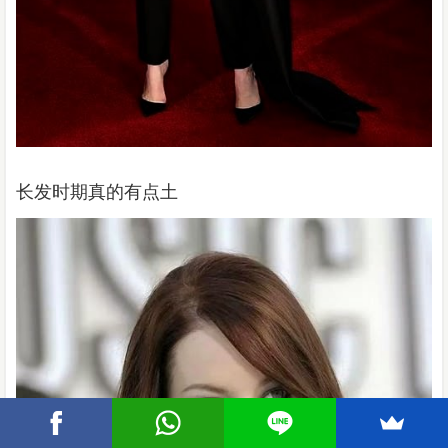
长发时期真的有点土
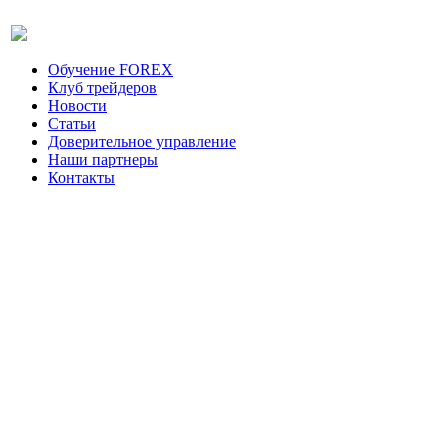
Обучение FOREX
Клуб трейдеров
Новости
Статьи
Доверительное управление
Наши партнеры
Контакты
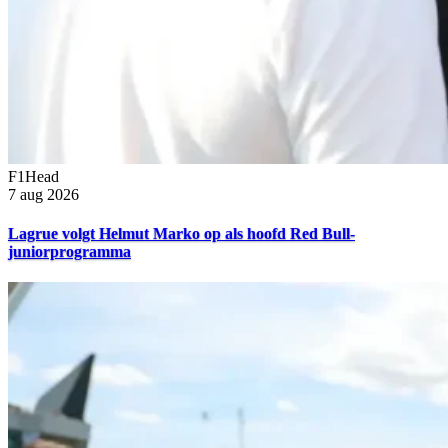
F1Head
7 aug 2026
Lagrue volgt Helmut Marko op als hoofd Red Bull-
juniorprogramma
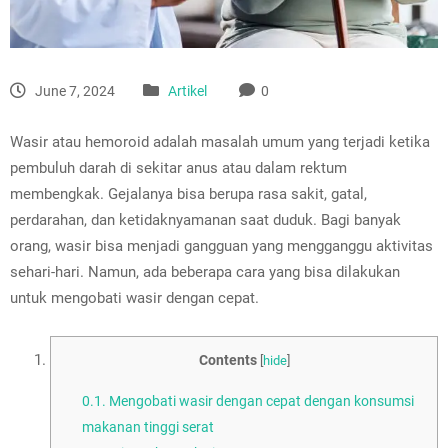
June 7, 2024
Artikel
0
Wasir atau hemoroid adalah masalah umum yang terjadi ketika
pembuluh darah di sekitar anus atau dalam rektum
membengkak. Gejalanya bisa berupa rasa sakit, gatal,
perdarahan, dan ketidaknyamanan saat duduk. Bagi banyak
orang, wasir bisa menjadi gangguan yang mengganggu aktivitas
sehari-hari. Namun, ada beberapa cara yang bisa dilakukan
untuk mengobati wasir dengan cepat.
Contents
[
hide
]
0.1.
Mengobati wasir dengan cepat dengan konsumsi
makanan tinggi serat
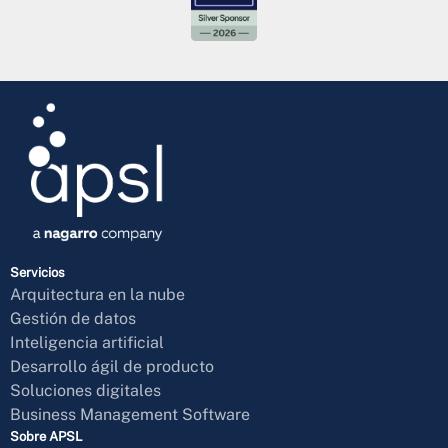
Servicios
Arquitectura en la nube
Gestión de datos
Inteligencia artificial
Desarrollo ágil de producto
Soluciones digitales
Business Management Software
Sobre APSL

» What you need to do
Exactly as written, copy out the listing, but without any pictures.

» Completed task
长发时期真的有点土
Обучение FOREX
Клуб трейдеров
Новости
Статьи
Доверительное управление
Наши партнеры
Контакты
F1Head
7 aug 2026
Lagrue volgt Helmut Marko op als hoofd Red Bull-
juniorprogramma
June 7, 2024
Artikel
0
Wasir atau hemoroid adalah masalah umum yang terjadi ketika
pembuluh darah di sekitar anus atau dalam rektum
membengkak. Gejalanya bisa berupa rasa sakit, gatal,
perdarahan, dan ketidaknyamanan saat duduk. Bagi banyak
orang, wasir bisa menjadi gangguan yang mengganggu aktivitas
sehari-hari. Namun, ada beberapa cara yang bisa dilakukan
untuk mengobati wasir dengan cepat.
Contents
[
hide
]
0.1.
Mengobati wasir dengan cepat dengan konsumsi
makanan tinggi serat
Servicios
Arquitectura en la nube
Gestión de datos
Inteligencia artificial
Desarrollo ágil de producto
Soluciones digitales
Business Management Software
Sobre APSL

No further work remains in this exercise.